PropulsionLab · Methodology

What the model does, and what it does not claim.

PropulsionLab is an educational reduced-order cycle simulator. It captures the thermodynamics and the right trends, station by station, so you can reason about how an engine behaves. It is not a high-fidelity design tool, and this page is explicit about where the line is.

The cycle model

Steady, one-dimensional, station-based. Each engine is a chain of stations (inlet, fan, compressor, combustor, turbine, nozzle) carrying stagnation temperature and pressure. There is no spatial flow field, no blade-row geometry, no swirl.

Perfect gas with constant specific heats by region. The working fluid is air, then combustion products, each with a fixed cp and gamma (a cold-side and a hot-side value). An optional Cantera-backed real-gas correction recomputes the whole cycle — compressor, turbine and nozzle — with temperature-dependent (variable-cp) properties and reports it side by side with the constant-cp deck; the default, and the core station table, stay constant-cp.

Isentropic processes with component efficiencies. Compression and expansion are reversible-adiabatic, scaled by an isentropic efficiency you set; the combustor adds heat with an efficiency and a pressure loss. These are the standard preliminary-design idealisations.
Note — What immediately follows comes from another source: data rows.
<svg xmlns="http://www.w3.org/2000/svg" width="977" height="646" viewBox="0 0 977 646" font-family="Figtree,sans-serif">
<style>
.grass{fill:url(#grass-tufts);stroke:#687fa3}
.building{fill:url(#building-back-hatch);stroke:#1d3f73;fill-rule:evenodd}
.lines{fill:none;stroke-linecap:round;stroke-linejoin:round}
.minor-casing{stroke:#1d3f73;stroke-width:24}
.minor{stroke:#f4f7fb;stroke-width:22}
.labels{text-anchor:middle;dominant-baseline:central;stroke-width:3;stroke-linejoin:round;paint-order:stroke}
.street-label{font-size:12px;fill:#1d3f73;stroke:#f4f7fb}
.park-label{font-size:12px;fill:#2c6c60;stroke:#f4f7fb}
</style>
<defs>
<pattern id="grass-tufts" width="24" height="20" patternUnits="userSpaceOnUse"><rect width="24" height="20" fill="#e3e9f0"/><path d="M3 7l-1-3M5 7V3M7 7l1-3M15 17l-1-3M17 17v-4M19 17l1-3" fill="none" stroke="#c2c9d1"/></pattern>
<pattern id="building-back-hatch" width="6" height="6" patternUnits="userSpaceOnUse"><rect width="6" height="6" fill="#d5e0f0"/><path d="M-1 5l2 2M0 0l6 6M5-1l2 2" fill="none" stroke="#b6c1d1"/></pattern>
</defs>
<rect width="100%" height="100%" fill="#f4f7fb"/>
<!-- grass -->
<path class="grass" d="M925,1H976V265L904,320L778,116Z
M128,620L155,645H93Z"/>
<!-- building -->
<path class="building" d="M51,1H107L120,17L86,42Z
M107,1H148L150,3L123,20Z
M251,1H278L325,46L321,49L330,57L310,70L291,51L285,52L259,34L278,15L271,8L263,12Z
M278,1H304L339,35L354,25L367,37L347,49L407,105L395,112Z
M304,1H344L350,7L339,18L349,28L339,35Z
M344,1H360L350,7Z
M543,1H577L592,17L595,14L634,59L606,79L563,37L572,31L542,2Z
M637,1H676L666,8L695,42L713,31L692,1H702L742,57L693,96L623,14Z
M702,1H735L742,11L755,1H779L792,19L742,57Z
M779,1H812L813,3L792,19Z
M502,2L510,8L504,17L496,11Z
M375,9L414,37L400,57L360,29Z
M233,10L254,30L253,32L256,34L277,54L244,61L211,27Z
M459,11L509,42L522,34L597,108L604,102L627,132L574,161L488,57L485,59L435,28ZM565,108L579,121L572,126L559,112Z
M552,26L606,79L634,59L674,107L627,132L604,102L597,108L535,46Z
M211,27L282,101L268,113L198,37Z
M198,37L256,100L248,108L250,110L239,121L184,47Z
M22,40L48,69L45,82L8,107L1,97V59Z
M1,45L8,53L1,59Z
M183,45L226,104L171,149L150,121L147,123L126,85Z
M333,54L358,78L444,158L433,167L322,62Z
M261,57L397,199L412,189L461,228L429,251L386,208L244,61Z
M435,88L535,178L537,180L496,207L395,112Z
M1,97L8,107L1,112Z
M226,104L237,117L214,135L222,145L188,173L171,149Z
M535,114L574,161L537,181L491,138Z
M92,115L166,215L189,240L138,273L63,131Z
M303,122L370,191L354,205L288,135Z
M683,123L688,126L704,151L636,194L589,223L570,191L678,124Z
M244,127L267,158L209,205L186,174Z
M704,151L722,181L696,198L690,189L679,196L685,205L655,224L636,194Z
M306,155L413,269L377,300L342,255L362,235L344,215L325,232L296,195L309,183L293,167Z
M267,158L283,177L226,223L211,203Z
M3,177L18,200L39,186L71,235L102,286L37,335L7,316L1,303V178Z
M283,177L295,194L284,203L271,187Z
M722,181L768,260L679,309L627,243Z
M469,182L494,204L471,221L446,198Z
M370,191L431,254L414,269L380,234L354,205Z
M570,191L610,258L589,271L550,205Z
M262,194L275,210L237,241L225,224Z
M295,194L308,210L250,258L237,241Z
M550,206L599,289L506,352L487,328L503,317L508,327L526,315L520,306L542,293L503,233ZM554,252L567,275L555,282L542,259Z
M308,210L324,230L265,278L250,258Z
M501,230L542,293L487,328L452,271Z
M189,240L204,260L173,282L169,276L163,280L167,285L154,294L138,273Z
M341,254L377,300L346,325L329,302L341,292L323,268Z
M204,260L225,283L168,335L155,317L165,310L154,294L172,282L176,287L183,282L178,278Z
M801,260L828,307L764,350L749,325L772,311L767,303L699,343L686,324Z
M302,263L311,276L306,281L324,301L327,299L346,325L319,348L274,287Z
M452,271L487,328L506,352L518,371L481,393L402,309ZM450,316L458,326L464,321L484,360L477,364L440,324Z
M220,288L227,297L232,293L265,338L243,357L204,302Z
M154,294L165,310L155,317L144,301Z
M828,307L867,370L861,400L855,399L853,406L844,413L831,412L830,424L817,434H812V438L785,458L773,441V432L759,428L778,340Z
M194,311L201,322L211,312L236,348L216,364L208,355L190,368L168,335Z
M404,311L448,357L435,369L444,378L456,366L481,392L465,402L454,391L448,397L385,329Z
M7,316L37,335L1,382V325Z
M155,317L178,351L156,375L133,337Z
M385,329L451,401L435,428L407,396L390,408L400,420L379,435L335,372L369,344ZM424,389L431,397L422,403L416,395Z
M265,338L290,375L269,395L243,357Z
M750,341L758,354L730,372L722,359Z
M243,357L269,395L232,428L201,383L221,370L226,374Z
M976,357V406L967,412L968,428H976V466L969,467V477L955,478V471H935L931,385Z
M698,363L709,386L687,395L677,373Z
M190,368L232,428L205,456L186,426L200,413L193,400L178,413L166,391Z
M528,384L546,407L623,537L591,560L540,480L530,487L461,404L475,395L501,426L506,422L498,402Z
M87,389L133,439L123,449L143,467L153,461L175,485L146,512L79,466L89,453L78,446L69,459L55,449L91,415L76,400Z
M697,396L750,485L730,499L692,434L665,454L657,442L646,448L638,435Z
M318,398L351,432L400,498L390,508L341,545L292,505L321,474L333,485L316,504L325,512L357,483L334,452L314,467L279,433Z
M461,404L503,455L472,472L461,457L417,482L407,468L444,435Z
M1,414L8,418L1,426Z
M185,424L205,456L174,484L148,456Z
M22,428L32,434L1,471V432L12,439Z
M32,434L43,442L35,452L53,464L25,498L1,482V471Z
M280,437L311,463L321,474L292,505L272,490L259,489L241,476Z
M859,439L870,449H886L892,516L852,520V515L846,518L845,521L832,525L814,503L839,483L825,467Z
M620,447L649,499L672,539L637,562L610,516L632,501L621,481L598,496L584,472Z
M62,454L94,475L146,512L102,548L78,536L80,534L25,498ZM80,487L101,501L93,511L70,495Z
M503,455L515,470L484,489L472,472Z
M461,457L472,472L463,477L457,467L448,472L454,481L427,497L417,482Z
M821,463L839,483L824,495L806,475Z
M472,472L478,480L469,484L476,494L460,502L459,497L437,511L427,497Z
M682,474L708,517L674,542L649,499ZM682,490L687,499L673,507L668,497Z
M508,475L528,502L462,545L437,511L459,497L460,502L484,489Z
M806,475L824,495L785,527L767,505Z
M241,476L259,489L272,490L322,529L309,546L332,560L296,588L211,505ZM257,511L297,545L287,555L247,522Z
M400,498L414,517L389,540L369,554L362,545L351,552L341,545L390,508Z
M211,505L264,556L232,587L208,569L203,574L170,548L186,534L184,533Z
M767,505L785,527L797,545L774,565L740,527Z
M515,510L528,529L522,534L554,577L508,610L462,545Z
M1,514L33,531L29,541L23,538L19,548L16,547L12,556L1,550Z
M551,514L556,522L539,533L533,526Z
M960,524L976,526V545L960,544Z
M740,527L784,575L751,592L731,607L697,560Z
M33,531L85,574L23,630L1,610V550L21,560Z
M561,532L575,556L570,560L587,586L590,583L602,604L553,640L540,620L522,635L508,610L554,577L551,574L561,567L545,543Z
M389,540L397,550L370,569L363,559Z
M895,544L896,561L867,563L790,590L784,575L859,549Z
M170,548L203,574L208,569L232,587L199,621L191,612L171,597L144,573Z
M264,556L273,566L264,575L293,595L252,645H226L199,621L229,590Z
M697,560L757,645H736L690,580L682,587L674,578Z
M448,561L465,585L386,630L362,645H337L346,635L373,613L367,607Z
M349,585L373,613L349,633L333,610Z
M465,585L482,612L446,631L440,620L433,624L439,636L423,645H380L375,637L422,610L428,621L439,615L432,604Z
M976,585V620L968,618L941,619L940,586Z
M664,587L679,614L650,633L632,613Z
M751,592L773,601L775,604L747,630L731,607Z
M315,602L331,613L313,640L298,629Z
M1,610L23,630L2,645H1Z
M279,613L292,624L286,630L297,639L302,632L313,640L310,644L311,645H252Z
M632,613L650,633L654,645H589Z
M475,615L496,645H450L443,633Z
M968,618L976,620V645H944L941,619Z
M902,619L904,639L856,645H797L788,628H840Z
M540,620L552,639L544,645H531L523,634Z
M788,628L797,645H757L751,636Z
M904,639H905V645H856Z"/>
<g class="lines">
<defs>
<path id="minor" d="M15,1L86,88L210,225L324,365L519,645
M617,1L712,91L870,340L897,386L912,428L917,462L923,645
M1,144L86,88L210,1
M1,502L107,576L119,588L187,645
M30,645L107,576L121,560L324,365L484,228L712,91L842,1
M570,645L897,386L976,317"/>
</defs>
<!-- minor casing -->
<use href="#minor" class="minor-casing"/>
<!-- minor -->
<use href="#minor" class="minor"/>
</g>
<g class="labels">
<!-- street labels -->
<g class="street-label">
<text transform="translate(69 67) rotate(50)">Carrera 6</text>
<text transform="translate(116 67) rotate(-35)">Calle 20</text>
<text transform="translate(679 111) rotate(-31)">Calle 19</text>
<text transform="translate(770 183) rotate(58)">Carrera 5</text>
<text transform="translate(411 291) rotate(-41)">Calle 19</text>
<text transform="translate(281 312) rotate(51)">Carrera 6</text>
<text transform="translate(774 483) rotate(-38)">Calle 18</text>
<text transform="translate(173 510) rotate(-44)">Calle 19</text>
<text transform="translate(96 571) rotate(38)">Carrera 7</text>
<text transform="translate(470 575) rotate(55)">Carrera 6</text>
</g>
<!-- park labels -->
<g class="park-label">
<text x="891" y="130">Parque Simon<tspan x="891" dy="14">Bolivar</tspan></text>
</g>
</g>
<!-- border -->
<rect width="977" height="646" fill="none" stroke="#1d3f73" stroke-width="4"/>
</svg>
Off-design by constant-ratio matching. With a choked turbine and nozzle, the turbine temperature and pressure ratios are constant, so the operating point is found by a spool work balance rather than a full transient. Compressor/turbine maps are offered as a higher-fidelity path, but they are synthetic, illustrative characteristics sized to the design point, not measured manufacturer data.

Per-engine notes

Turbojet is the most fully featured model: dry and afterburning, choked/unchoked convergent nozzle, full station table, off-design matching, single-spool transient spool dynamics, variable-area nozzle scheduling, and an afterburner flame-stability loop. The optimisation, sensitivity and transient analysis tools all run on it.

Turbofan is separate-flow, two-spool, with a bypass stream and an optional third stream; off-design and map matching hold the bypass ratio at its design value. The optimisation, sensitivity and transient analysis tools also run on it; turbofan transient is two-spool (light HP core leads, heavy LP fan lags, thrust follows the fan).

Turboprop adds a free power turbine and a propeller model; reported power is shaft/equivalent-shaft power, and propeller efficiency is a simple model, not a blade-element one.

Ramjet and scramjet are high-speed, compressor-less cycles: the ramjet uses MIL-spec inlet recovery and subsonic combustion; the scramjet burns supersonically with an equivalence-ratio input and dissociation warnings. Both only produce useful thrust above their characteristic Mach numbers, and the model says so.

Things the analysis tools assume

Transient spool dynamics is the bare rotor-inertia response; a real engine adds a fuel-control acceleration schedule that slows spool-up further. Variable geometry and the afterburner stability loop are turbojet-only and are reduced-order estimates, not combustor chemistry. Optimisation, sensitivity and transient run on the turbojet and turbofan decks (the turbofan transient is two-spool).

Off-design matching reports its iteration count and a work-balance residual on every solve, so the convergence quality is visible rather than hidden.

Bleed and HPT cooling are modelled as bulk mass-flow fractions taken at the HPC exit and re-introduced at the turbine inlet — not as channel-resolved cooling-network geometry. The fractions reduce effective Tt4 by mixing; they do not resolve film cooling.

Combustion is by default a constant-pressure energy balance. Two opt-in higher-fidelity paths are available: an equilibrium combustor (Cantera, all major species), and a separate reduced reactor-network emissions module that returns NOx and CO emission indices and an ICAO LTO aggregate. Both degrade to the constant-cp model when Cantera is not installed.

What is not claimed

No manufacturer-level validation. The model has not been matched to flight-test or manufacturer data for a named engine. Presets are public-estimate starting points, clearly labelled "-like", not the real engine's deck.

Not certification-grade. Everything is reduced-order and educational. Treat every number as trend-correct, not a design figure: useful for understanding why thrust rises with turbine temperature or how bypass trades against specific thrust, not for sizing hardware.

No CFD, no real geometry, no 3-D effects. There are no blade rows, no channel-resolved cooling networks (only the bulk fractions noted above), and no spatial flow field. The maps and the afterburner stability loop are synthetic, sized to the design point, not measured component data.

PropulsionLab is an educational project by Ainesh Das. The models, assumptions and limits described here are stated in good faith; nothing on this page or in the tool is a certified engineering result.